**MATERIAL PROVIDED:**
----
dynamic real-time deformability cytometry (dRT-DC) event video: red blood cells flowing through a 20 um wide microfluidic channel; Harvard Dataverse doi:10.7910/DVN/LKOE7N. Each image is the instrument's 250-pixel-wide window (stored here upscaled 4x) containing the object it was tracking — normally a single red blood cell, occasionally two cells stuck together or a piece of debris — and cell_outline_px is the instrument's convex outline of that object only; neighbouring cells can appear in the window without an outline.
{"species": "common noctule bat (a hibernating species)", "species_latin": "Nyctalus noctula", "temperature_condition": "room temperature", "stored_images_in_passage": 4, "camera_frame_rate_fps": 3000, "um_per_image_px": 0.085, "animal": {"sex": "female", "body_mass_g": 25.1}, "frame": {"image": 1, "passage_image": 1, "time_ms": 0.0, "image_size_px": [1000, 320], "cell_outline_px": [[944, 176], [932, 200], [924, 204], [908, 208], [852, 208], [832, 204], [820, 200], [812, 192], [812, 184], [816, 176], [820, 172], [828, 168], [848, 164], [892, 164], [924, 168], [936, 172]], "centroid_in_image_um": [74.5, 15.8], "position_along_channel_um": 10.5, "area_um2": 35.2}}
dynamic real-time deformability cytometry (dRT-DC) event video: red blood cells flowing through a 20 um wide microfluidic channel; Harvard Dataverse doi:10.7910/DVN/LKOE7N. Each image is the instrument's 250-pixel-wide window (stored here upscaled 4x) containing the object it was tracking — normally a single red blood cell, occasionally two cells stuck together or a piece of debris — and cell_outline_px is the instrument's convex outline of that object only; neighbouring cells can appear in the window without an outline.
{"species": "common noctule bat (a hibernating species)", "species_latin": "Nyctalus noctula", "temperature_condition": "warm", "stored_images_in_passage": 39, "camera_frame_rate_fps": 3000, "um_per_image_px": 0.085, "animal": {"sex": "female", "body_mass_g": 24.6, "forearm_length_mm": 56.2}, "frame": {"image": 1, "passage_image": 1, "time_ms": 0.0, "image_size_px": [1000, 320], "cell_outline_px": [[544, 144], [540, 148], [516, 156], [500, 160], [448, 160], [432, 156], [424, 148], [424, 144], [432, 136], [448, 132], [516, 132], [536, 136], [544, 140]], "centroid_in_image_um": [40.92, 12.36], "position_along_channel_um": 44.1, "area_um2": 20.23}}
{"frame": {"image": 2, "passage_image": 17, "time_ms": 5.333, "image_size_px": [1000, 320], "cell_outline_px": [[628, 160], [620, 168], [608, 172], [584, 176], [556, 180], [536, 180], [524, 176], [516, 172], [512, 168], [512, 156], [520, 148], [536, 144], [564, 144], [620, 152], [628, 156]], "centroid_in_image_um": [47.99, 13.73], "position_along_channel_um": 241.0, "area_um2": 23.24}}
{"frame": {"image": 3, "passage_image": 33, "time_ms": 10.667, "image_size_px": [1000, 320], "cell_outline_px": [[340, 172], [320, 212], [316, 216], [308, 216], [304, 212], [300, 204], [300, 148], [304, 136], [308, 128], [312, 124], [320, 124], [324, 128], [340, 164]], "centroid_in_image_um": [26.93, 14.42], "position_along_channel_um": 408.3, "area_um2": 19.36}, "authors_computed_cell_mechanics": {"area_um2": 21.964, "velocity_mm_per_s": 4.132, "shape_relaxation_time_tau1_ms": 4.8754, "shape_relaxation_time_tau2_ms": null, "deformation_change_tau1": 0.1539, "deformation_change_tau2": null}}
----
**WHAT NEEDS TO BE DONE:**
The full set of records should be duplicated exactly.

**EXERCISE RESPONSE:**
dynamic real-time deformability cytometry (dRT-DC) event video: red blood cells flowing through a 20 um wide microfluidic channel; Harvard Dataverse doi:10.7910/DVN/LKOE7N. Each image is the instrument's 250-pixel-wide window (stored here upscaled 4x) containing the object it was tracking — normally a single red blood cell, occasionally two cells stuck together or a piece of debris — and cell_outline_px is the instrument's convex outline of that object only; neighbouring cells can appear in the window without an outline.
{"species": "common noctule bat (a hibernating species)", "species_latin": "Nyctalus noctula", "temperature_condition": "room temperature", "stored_images_in_passage": 4, "camera_frame_rate_fps": 3000, "um_per_image_px": 0.085, "animal": {"sex": "female", "body_mass_g": 25.1}, "frame": {"image": 1, "passage_image": 1, "time_ms": 0.0, "image_size_px": [1000, 320], "cell_outline_px": [[944, 176], [932, 200], [924, 204], [908, 208], [852, 208], [832, 204], [820, 200], [812, 192], [812, 184], [816, 176], [820, 172], [828, 168], [848, 164], [892, 164], [924, 168], [936, 172]], "centroid_in_image_um": [74.5, 15.8], "position_along_channel_um": 10.5, "area_um2": 35.2}}
dynamic real-time deformability cytometry (dRT-DC) event video: red blood cells flowing through a 20 um wide microfluidic channel; Harvard Dataverse doi:10.7910/DVN/LKOE7N. Each image is the instrument's 250-pixel-wide window (stored here upscaled 4x) containing the object it was tracking — normally a single red blood cell, occasionally two cells stuck together or a piece of debris — and cell_outline_px is the instrument's convex outline of that object only; neighbouring cells can appear in the window without an outline.
{"species": "common noctule bat (a hibernating species)", "species_latin": "Nyctalus noctula", "temperature_condition": "warm", "stored_images_in_passage": 39, "camera_frame_rate_fps": 3000, "um_per_image_px": 0.085, "animal": {"sex": "female", "body_mass_g": 24.6, "forearm_length_mm": 56.2}, "frame": {"image": 1, "passage_image": 1, "time_ms": 0.0, "image_size_px": [1000, 320], "cell_outline_px": [[544, 144], [540, 148], [516, 156], [500, 160], [448, 160], [432, 156], [424, 148], [424, 144], [432, 136], [448, 132], [516, 132], [536, 136], [544, 140]], "centroid_in_image_um": [40.92, 12.36], "position_along_channel_um": 44.1, "area_um2": 20.23}}
{"frame": {"image": 2, "passage_image": 17, "time_ms": 5.333, "image_size_px": [1000, 320], "cell_outline_px": [[628, 160], [620, 168], [608, 172], [584, 176], [556, 180], [536, 180], [524, 176], [516, 172], [512, 168], [512, 156], [520, 148], [536, 144], [564, 144], [620, 152], [628, 156]], "centroid_in_image_um": [47.99, 13.73], "position_along_channel_um": 241.0, "area_um2": 23.24}}
{"frame": {"image": 3, "passage_image": 33, "time_ms": 10.667, "image_size_px": [1000, 320], "cell_outline_px": [[340, 172], [320, 212], [316, 216], [308, 216], [304, 212], [300, 204], [300, 148], [304, 136], [308, 128], [312, 124], [320, 124], [324, 128], [340, 164]], "centroid_in_image_um": [26.93, 14.42], "position_along_channel_um": 408.3, "area_um2": 19.36}, "authors_computed_cell_mechanics": {"area_um2": 21.964, "velocity_mm_per_s": 4.132, "shape_relaxation_time_tau1_ms": 4.8754, "shape_relaxation_time_tau2_ms": null, "deformation_change_tau1": 0.1539, "deformation_change_tau2": null}}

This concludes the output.